◆ **Records from a dataset**:
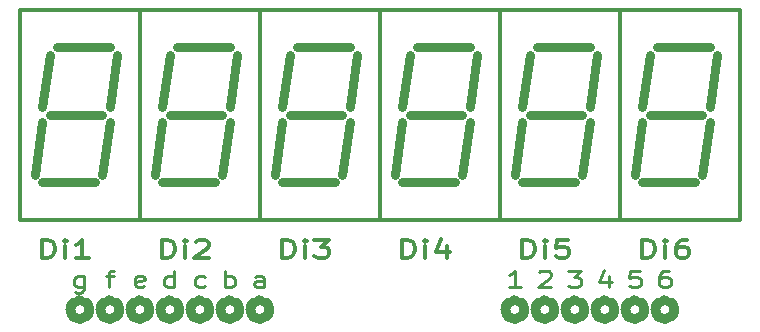
<source format=gbr>
G04 #@! TF.GenerationSoftware,KiCad,Pcbnew,(5.1.4)-1*
G04 #@! TF.CreationDate,2020-10-11T13:11:02+02:00*
G04 #@! TF.ProjectId,junior-computer-display,6a756e69-6f72-42d6-936f-6d7075746572,rev?*
G04 #@! TF.SameCoordinates,Original*
G04 #@! TF.FileFunction,Legend,Top*
G04 #@! TF.FilePolarity,Positive*
%FSLAX46Y46*%
G04 Gerber Fmt 4.6, Leading zero omitted, Abs format (unit mm)*
G04 Created by KiCad (PCBNEW (5.1.4)-1) date 2020-10-11 13:11:02*
%MOMM*%
%LPD*%
G04 APERTURE LIST*
%ADD10C,0.850000*%
%ADD11C,0.800000*%
%ADD12C,0.300000*%
%ADD13C,0.250000*%
%ADD14C,0.375000*%
G04 APERTURE END LIST*
D10*
X164630000Y-107950000D02*
G75*
G03X164630000Y-107950000I-800000J0D01*
G01*
X167170000Y-107950000D02*
G75*
G03X167170000Y-107950000I-800000J0D01*
G01*
X162090000Y-107950000D02*
G75*
G03X162090000Y-107950000I-800000J0D01*
G01*
X157010000Y-107950000D02*
G75*
G03X157010000Y-107950000I-800000J0D01*
G01*
X169710000Y-107950000D02*
G75*
G03X169710000Y-107950000I-800000J0D01*
G01*
X159550000Y-107950000D02*
G75*
G03X159550000Y-107950000I-800000J0D01*
G01*
X135420000Y-107950000D02*
G75*
G03X135420000Y-107950000I-800000J0D01*
G01*
X132880000Y-107950000D02*
G75*
G03X132880000Y-107950000I-800000J0D01*
G01*
X130340000Y-107950000D02*
G75*
G03X130340000Y-107950000I-800000J0D01*
G01*
X127800000Y-107950000D02*
G75*
G03X127800000Y-107950000I-800000J0D01*
G01*
X125260000Y-107950000D02*
G75*
G03X125260000Y-107950000I-800000J0D01*
G01*
X122720000Y-107950000D02*
G75*
G03X122720000Y-107950000I-800000J0D01*
G01*
X120180000Y-107950000D02*
G75*
G03X120180000Y-107950000I-800000J0D01*
G01*
D11*
X120650000Y-97155000D02*
X116205000Y-97155000D01*
X121285000Y-91440000D02*
X116840000Y-91440000D01*
X121920000Y-85725000D02*
X117475000Y-85725000D01*
X121920000Y-90805000D02*
X122555000Y-86360000D01*
X121285000Y-96520000D02*
X121920000Y-92075000D01*
X116205000Y-90805000D02*
X116840000Y-86360000D01*
X115570000Y-96520000D02*
X116205000Y-92075000D01*
D12*
X114300000Y-100330000D02*
X114300000Y-82550000D01*
X124460000Y-100330000D02*
X114300000Y-100330000D01*
X124460000Y-82550000D02*
X124460000Y-100330000D01*
X114300000Y-82550000D02*
X124460000Y-82550000D01*
D11*
X130810000Y-97155000D02*
X126365000Y-97155000D01*
X131445000Y-91440000D02*
X127000000Y-91440000D01*
X132080000Y-85725000D02*
X127635000Y-85725000D01*
X132080000Y-90805000D02*
X132715000Y-86360000D01*
X131445000Y-96520000D02*
X132080000Y-92075000D01*
X126365000Y-90805000D02*
X127000000Y-86360000D01*
X125730000Y-96520000D02*
X126365000Y-92075000D01*
D12*
X124460000Y-100330000D02*
X124460000Y-82550000D01*
X134620000Y-100330000D02*
X124460000Y-100330000D01*
X134620000Y-82550000D02*
X134620000Y-100330000D01*
X124460000Y-82550000D02*
X134620000Y-82550000D01*
D11*
X140970000Y-97155000D02*
X136525000Y-97155000D01*
X141605000Y-91440000D02*
X137160000Y-91440000D01*
X142240000Y-85725000D02*
X137795000Y-85725000D01*
X142240000Y-90805000D02*
X142875000Y-86360000D01*
X141605000Y-96520000D02*
X142240000Y-92075000D01*
X136525000Y-90805000D02*
X137160000Y-86360000D01*
X135890000Y-96520000D02*
X136525000Y-92075000D01*
D12*
X134620000Y-100330000D02*
X134620000Y-82550000D01*
X144780000Y-100330000D02*
X134620000Y-100330000D01*
X144780000Y-82550000D02*
X144780000Y-100330000D01*
X134620000Y-82550000D02*
X144780000Y-82550000D01*
D11*
X151130000Y-97155000D02*
X146685000Y-97155000D01*
X151765000Y-91440000D02*
X147320000Y-91440000D01*
X152400000Y-85725000D02*
X147955000Y-85725000D01*
X152400000Y-90805000D02*
X153035000Y-86360000D01*
X151765000Y-96520000D02*
X152400000Y-92075000D01*
X146685000Y-90805000D02*
X147320000Y-86360000D01*
X146050000Y-96520000D02*
X146685000Y-92075000D01*
D12*
X144780000Y-100330000D02*
X144780000Y-82550000D01*
X154940000Y-100330000D02*
X144780000Y-100330000D01*
X154940000Y-82550000D02*
X154940000Y-100330000D01*
X144780000Y-82550000D02*
X154940000Y-82550000D01*
D11*
X161290000Y-97155000D02*
X156845000Y-97155000D01*
X161925000Y-91440000D02*
X157480000Y-91440000D01*
X162560000Y-85725000D02*
X158115000Y-85725000D01*
X162560000Y-90805000D02*
X163195000Y-86360000D01*
X161925000Y-96520000D02*
X162560000Y-92075000D01*
X156845000Y-90805000D02*
X157480000Y-86360000D01*
X156210000Y-96520000D02*
X156845000Y-92075000D01*
D12*
X154940000Y-100330000D02*
X154940000Y-82550000D01*
X165100000Y-100330000D02*
X154940000Y-100330000D01*
X165100000Y-82550000D02*
X165100000Y-100330000D01*
X154940000Y-82550000D02*
X165100000Y-82550000D01*
D11*
X171450000Y-97155000D02*
X167005000Y-97155000D01*
X172085000Y-91440000D02*
X167640000Y-91440000D01*
X172720000Y-85725000D02*
X168275000Y-85725000D01*
X172720000Y-90805000D02*
X173355000Y-86360000D01*
X172085000Y-96520000D02*
X172720000Y-92075000D01*
X167005000Y-90805000D02*
X167640000Y-86360000D01*
X166370000Y-96520000D02*
X167005000Y-92075000D01*
D12*
X165100000Y-100330000D02*
X165100000Y-82550000D01*
X175260000Y-100330000D02*
X165100000Y-100330000D01*
X175260000Y-82550000D02*
X175260000Y-100330000D01*
X165100000Y-82550000D02*
X175260000Y-82550000D01*
D13*
X158235714Y-104776666D02*
X158321428Y-104710000D01*
X158492857Y-104643333D01*
X158921428Y-104643333D01*
X159092857Y-104710000D01*
X159178571Y-104776666D01*
X159264285Y-104910000D01*
X159264285Y-105043333D01*
X159178571Y-105243333D01*
X158150000Y-106043333D01*
X159264285Y-106043333D01*
X156724285Y-106043333D02*
X155695714Y-106043333D01*
X156210000Y-106043333D02*
X156210000Y-104643333D01*
X156038571Y-104843333D01*
X155867142Y-104976666D01*
X155695714Y-105043333D01*
X169252857Y-104643333D02*
X168910000Y-104643333D01*
X168738571Y-104710000D01*
X168652857Y-104776666D01*
X168481428Y-104976666D01*
X168395714Y-105243333D01*
X168395714Y-105776666D01*
X168481428Y-105910000D01*
X168567142Y-105976666D01*
X168738571Y-106043333D01*
X169081428Y-106043333D01*
X169252857Y-105976666D01*
X169338571Y-105910000D01*
X169424285Y-105776666D01*
X169424285Y-105443333D01*
X169338571Y-105310000D01*
X169252857Y-105243333D01*
X169081428Y-105176666D01*
X168738571Y-105176666D01*
X168567142Y-105243333D01*
X168481428Y-105310000D01*
X168395714Y-105443333D01*
X164172857Y-105110000D02*
X164172857Y-106043333D01*
X163744285Y-104576666D02*
X163315714Y-105576666D01*
X164430000Y-105576666D01*
X160690000Y-104643333D02*
X161804285Y-104643333D01*
X161204285Y-105176666D01*
X161461428Y-105176666D01*
X161632857Y-105243333D01*
X161718571Y-105310000D01*
X161804285Y-105443333D01*
X161804285Y-105776666D01*
X161718571Y-105910000D01*
X161632857Y-105976666D01*
X161461428Y-106043333D01*
X160947142Y-106043333D01*
X160775714Y-105976666D01*
X160690000Y-105910000D01*
X166798571Y-104643333D02*
X165941428Y-104643333D01*
X165855714Y-105310000D01*
X165941428Y-105243333D01*
X166112857Y-105176666D01*
X166541428Y-105176666D01*
X166712857Y-105243333D01*
X166798571Y-105310000D01*
X166884285Y-105443333D01*
X166884285Y-105776666D01*
X166798571Y-105910000D01*
X166712857Y-105976666D01*
X166541428Y-106043333D01*
X166112857Y-106043333D01*
X165941428Y-105976666D01*
X165855714Y-105910000D01*
X119765714Y-105110000D02*
X119765714Y-106243333D01*
X119680000Y-106376666D01*
X119594285Y-106443333D01*
X119422857Y-106510000D01*
X119165714Y-106510000D01*
X118994285Y-106443333D01*
X119765714Y-105976666D02*
X119594285Y-106043333D01*
X119251428Y-106043333D01*
X119080000Y-105976666D01*
X118994285Y-105910000D01*
X118908571Y-105776666D01*
X118908571Y-105376666D01*
X118994285Y-105243333D01*
X119080000Y-105176666D01*
X119251428Y-105110000D01*
X119594285Y-105110000D01*
X119765714Y-105176666D01*
X121577142Y-105110000D02*
X122262857Y-105110000D01*
X121834285Y-106043333D02*
X121834285Y-104843333D01*
X121920000Y-104710000D01*
X122091428Y-104643333D01*
X122262857Y-104643333D01*
X124802857Y-105976666D02*
X124631428Y-106043333D01*
X124288571Y-106043333D01*
X124117142Y-105976666D01*
X124031428Y-105843333D01*
X124031428Y-105310000D01*
X124117142Y-105176666D01*
X124288571Y-105110000D01*
X124631428Y-105110000D01*
X124802857Y-105176666D01*
X124888571Y-105310000D01*
X124888571Y-105443333D01*
X124031428Y-105576666D01*
X127385714Y-106043333D02*
X127385714Y-104643333D01*
X127385714Y-105976666D02*
X127214285Y-106043333D01*
X126871428Y-106043333D01*
X126700000Y-105976666D01*
X126614285Y-105910000D01*
X126528571Y-105776666D01*
X126528571Y-105376666D01*
X126614285Y-105243333D01*
X126700000Y-105176666D01*
X126871428Y-105110000D01*
X127214285Y-105110000D01*
X127385714Y-105176666D01*
X129968571Y-105976666D02*
X129797142Y-106043333D01*
X129454285Y-106043333D01*
X129282857Y-105976666D01*
X129197142Y-105910000D01*
X129111428Y-105776666D01*
X129111428Y-105376666D01*
X129197142Y-105243333D01*
X129282857Y-105176666D01*
X129454285Y-105110000D01*
X129797142Y-105110000D01*
X129968571Y-105176666D01*
X131694285Y-106043333D02*
X131694285Y-104643333D01*
X131694285Y-105176666D02*
X131865714Y-105110000D01*
X132208571Y-105110000D01*
X132380000Y-105176666D01*
X132465714Y-105243333D01*
X132551428Y-105376666D01*
X132551428Y-105776666D01*
X132465714Y-105910000D01*
X132380000Y-105976666D01*
X132208571Y-106043333D01*
X131865714Y-106043333D01*
X131694285Y-105976666D01*
X135005714Y-106043333D02*
X135005714Y-105310000D01*
X134920000Y-105176666D01*
X134748571Y-105110000D01*
X134405714Y-105110000D01*
X134234285Y-105176666D01*
X135005714Y-105976666D02*
X134834285Y-106043333D01*
X134405714Y-106043333D01*
X134234285Y-105976666D01*
X134148571Y-105843333D01*
X134148571Y-105710000D01*
X134234285Y-105576666D01*
X134405714Y-105510000D01*
X134834285Y-105510000D01*
X135005714Y-105443333D01*
D14*
X116157619Y-103548571D02*
X116157619Y-102048571D01*
X116633809Y-102048571D01*
X116919523Y-102120000D01*
X117110000Y-102262857D01*
X117205238Y-102405714D01*
X117300476Y-102691428D01*
X117300476Y-102905714D01*
X117205238Y-103191428D01*
X117110000Y-103334285D01*
X116919523Y-103477142D01*
X116633809Y-103548571D01*
X116157619Y-103548571D01*
X118157619Y-103548571D02*
X118157619Y-102548571D01*
X118157619Y-102048571D02*
X118062380Y-102120000D01*
X118157619Y-102191428D01*
X118252857Y-102120000D01*
X118157619Y-102048571D01*
X118157619Y-102191428D01*
X120157619Y-103548571D02*
X119014761Y-103548571D01*
X119586190Y-103548571D02*
X119586190Y-102048571D01*
X119395714Y-102262857D01*
X119205238Y-102405714D01*
X119014761Y-102477142D01*
X126317619Y-103548571D02*
X126317619Y-102048571D01*
X126793809Y-102048571D01*
X127079523Y-102120000D01*
X127270000Y-102262857D01*
X127365238Y-102405714D01*
X127460476Y-102691428D01*
X127460476Y-102905714D01*
X127365238Y-103191428D01*
X127270000Y-103334285D01*
X127079523Y-103477142D01*
X126793809Y-103548571D01*
X126317619Y-103548571D01*
X128317619Y-103548571D02*
X128317619Y-102548571D01*
X128317619Y-102048571D02*
X128222380Y-102120000D01*
X128317619Y-102191428D01*
X128412857Y-102120000D01*
X128317619Y-102048571D01*
X128317619Y-102191428D01*
X129174761Y-102191428D02*
X129270000Y-102120000D01*
X129460476Y-102048571D01*
X129936666Y-102048571D01*
X130127142Y-102120000D01*
X130222380Y-102191428D01*
X130317619Y-102334285D01*
X130317619Y-102477142D01*
X130222380Y-102691428D01*
X129079523Y-103548571D01*
X130317619Y-103548571D01*
X136477619Y-103548571D02*
X136477619Y-102048571D01*
X136953809Y-102048571D01*
X137239523Y-102120000D01*
X137430000Y-102262857D01*
X137525238Y-102405714D01*
X137620476Y-102691428D01*
X137620476Y-102905714D01*
X137525238Y-103191428D01*
X137430000Y-103334285D01*
X137239523Y-103477142D01*
X136953809Y-103548571D01*
X136477619Y-103548571D01*
X138477619Y-103548571D02*
X138477619Y-102548571D01*
X138477619Y-102048571D02*
X138382380Y-102120000D01*
X138477619Y-102191428D01*
X138572857Y-102120000D01*
X138477619Y-102048571D01*
X138477619Y-102191428D01*
X139239523Y-102048571D02*
X140477619Y-102048571D01*
X139810952Y-102620000D01*
X140096666Y-102620000D01*
X140287142Y-102691428D01*
X140382380Y-102762857D01*
X140477619Y-102905714D01*
X140477619Y-103262857D01*
X140382380Y-103405714D01*
X140287142Y-103477142D01*
X140096666Y-103548571D01*
X139525238Y-103548571D01*
X139334761Y-103477142D01*
X139239523Y-103405714D01*
X146637619Y-103548571D02*
X146637619Y-102048571D01*
X147113809Y-102048571D01*
X147399523Y-102120000D01*
X147590000Y-102262857D01*
X147685238Y-102405714D01*
X147780476Y-102691428D01*
X147780476Y-102905714D01*
X147685238Y-103191428D01*
X147590000Y-103334285D01*
X147399523Y-103477142D01*
X147113809Y-103548571D01*
X146637619Y-103548571D01*
X148637619Y-103548571D02*
X148637619Y-102548571D01*
X148637619Y-102048571D02*
X148542380Y-102120000D01*
X148637619Y-102191428D01*
X148732857Y-102120000D01*
X148637619Y-102048571D01*
X148637619Y-102191428D01*
X150447142Y-102548571D02*
X150447142Y-103548571D01*
X149970952Y-101977142D02*
X149494761Y-103048571D01*
X150732857Y-103048571D01*
X156797619Y-103548571D02*
X156797619Y-102048571D01*
X157273809Y-102048571D01*
X157559523Y-102120000D01*
X157750000Y-102262857D01*
X157845238Y-102405714D01*
X157940476Y-102691428D01*
X157940476Y-102905714D01*
X157845238Y-103191428D01*
X157750000Y-103334285D01*
X157559523Y-103477142D01*
X157273809Y-103548571D01*
X156797619Y-103548571D01*
X158797619Y-103548571D02*
X158797619Y-102548571D01*
X158797619Y-102048571D02*
X158702380Y-102120000D01*
X158797619Y-102191428D01*
X158892857Y-102120000D01*
X158797619Y-102048571D01*
X158797619Y-102191428D01*
X160702380Y-102048571D02*
X159750000Y-102048571D01*
X159654761Y-102762857D01*
X159750000Y-102691428D01*
X159940476Y-102620000D01*
X160416666Y-102620000D01*
X160607142Y-102691428D01*
X160702380Y-102762857D01*
X160797619Y-102905714D01*
X160797619Y-103262857D01*
X160702380Y-103405714D01*
X160607142Y-103477142D01*
X160416666Y-103548571D01*
X159940476Y-103548571D01*
X159750000Y-103477142D01*
X159654761Y-103405714D01*
X166957619Y-103548571D02*
X166957619Y-102048571D01*
X167433809Y-102048571D01*
X167719523Y-102120000D01*
X167910000Y-102262857D01*
X168005238Y-102405714D01*
X168100476Y-102691428D01*
X168100476Y-102905714D01*
X168005238Y-103191428D01*
X167910000Y-103334285D01*
X167719523Y-103477142D01*
X167433809Y-103548571D01*
X166957619Y-103548571D01*
X168957619Y-103548571D02*
X168957619Y-102548571D01*
X168957619Y-102048571D02*
X168862380Y-102120000D01*
X168957619Y-102191428D01*
X169052857Y-102120000D01*
X168957619Y-102048571D01*
X168957619Y-102191428D01*
X170767142Y-102048571D02*
X170386190Y-102048571D01*
X170195714Y-102120000D01*
X170100476Y-102191428D01*
X169910000Y-102405714D01*
X169814761Y-102691428D01*
X169814761Y-103262857D01*
X169910000Y-103405714D01*
X170005238Y-103477142D01*
X170195714Y-103548571D01*
X170576666Y-103548571D01*
X170767142Y-103477142D01*
X170862380Y-103405714D01*
X170957619Y-103262857D01*
X170957619Y-102905714D01*
X170862380Y-102762857D01*
X170767142Y-102691428D01*
X170576666Y-102620000D01*
X170195714Y-102620000D01*
X170005238Y-102691428D01*
X169910000Y-102762857D01*
X169814761Y-102905714D01*
M02*

</source>
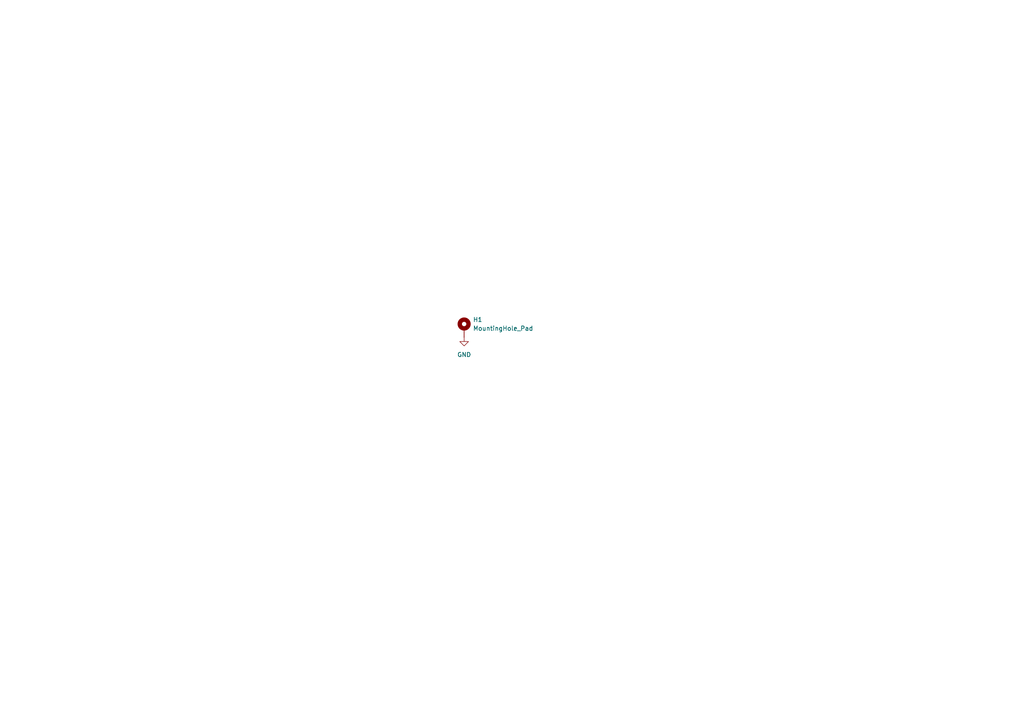
<source format=kicad_sch>
(kicad_sch
	(version 20250114)
	(generator "eeschema")
	(generator_version "9.0")
	(uuid "8c10b8ed-badc-4a48-a932-6752659db772")
	(paper "A4")
	
	(symbol
		(lib_id "Mechanical:MountingHole_Pad")
		(at 134.62 95.25 0)
		(unit 1)
		(exclude_from_sim no)
		(in_bom no)
		(on_board yes)
		(dnp no)
		(fields_autoplaced yes)
		(uuid "35329efd-688d-441a-b32f-a6de5374d6ab")
		(property "Reference" "H1"
			(at 137.16 92.7099 0)
			(effects
				(font
					(size 1.27 1.27)
				)
				(justify left)
			)
		)
		(property "Value" "MountingHole_Pad"
			(at 137.16 95.2499 0)
			(effects
				(font
					(size 1.27 1.27)
				)
				(justify left)
			)
		)
		(property "Footprint" "TestPoint:TestPoint_Plated_Hole_D3.0mm"
			(at 134.62 95.25 0)
			(effects
				(font
					(size 1.27 1.27)
				)
				(hide yes)
			)
		)
		(property "Datasheet" "~"
			(at 134.62 95.25 0)
			(effects
				(font
					(size 1.27 1.27)
				)
				(hide yes)
			)
		)
		(property "Description" "Mounting Hole with connection"
			(at 134.62 95.25 0)
			(effects
				(font
					(size 1.27 1.27)
				)
				(hide yes)
			)
		)
		(pin "1"
			(uuid "82abb046-a2e9-4007-917d-4540c5426c19")
		)
		(instances
			(project ""
				(path "/8c10b8ed-badc-4a48-a932-6752659db772"
					(reference "H1")
					(unit 1)
				)
			)
		)
	)
	(symbol
		(lib_id "power:GND")
		(at 134.62 97.79 0)
		(unit 1)
		(exclude_from_sim no)
		(in_bom yes)
		(on_board yes)
		(dnp no)
		(fields_autoplaced yes)
		(uuid "b82247df-54a7-4d45-b641-c0f2a3cc553f")
		(property "Reference" "#PWR01"
			(at 134.62 104.14 0)
			(effects
				(font
					(size 1.27 1.27)
				)
				(hide yes)
			)
		)
		(property "Value" "GND"
			(at 134.62 102.87 0)
			(effects
				(font
					(size 1.27 1.27)
				)
			)
		)
		(property "Footprint" ""
			(at 134.62 97.79 0)
			(effects
				(font
					(size 1.27 1.27)
				)
				(hide yes)
			)
		)
		(property "Datasheet" ""
			(at 134.62 97.79 0)
			(effects
				(font
					(size 1.27 1.27)
				)
				(hide yes)
			)
		)
		(property "Description" "Power symbol creates a global label with name \"GND\" , ground"
			(at 134.62 97.79 0)
			(effects
				(font
					(size 1.27 1.27)
				)
				(hide yes)
			)
		)
		(pin "1"
			(uuid "ba9edc95-d99c-4bd5-939b-79b9d09a7098")
		)
		(instances
			(project ""
				(path "/8c10b8ed-badc-4a48-a932-6752659db772"
					(reference "#PWR01")
					(unit 1)
				)
			)
		)
	)
	(sheet_instances
		(path "/"
			(page "1")
		)
	)
	(embedded_fonts no)
)

</source>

◆ **Task to complete**: Wherever the string "with" occurs in the records, copy the line it is in.

◆ **Output below**:
		(property "Description" "Mounting Hole with connection"
		(property "Description" "Power symbol creates a global label with name \"GND\" , ground"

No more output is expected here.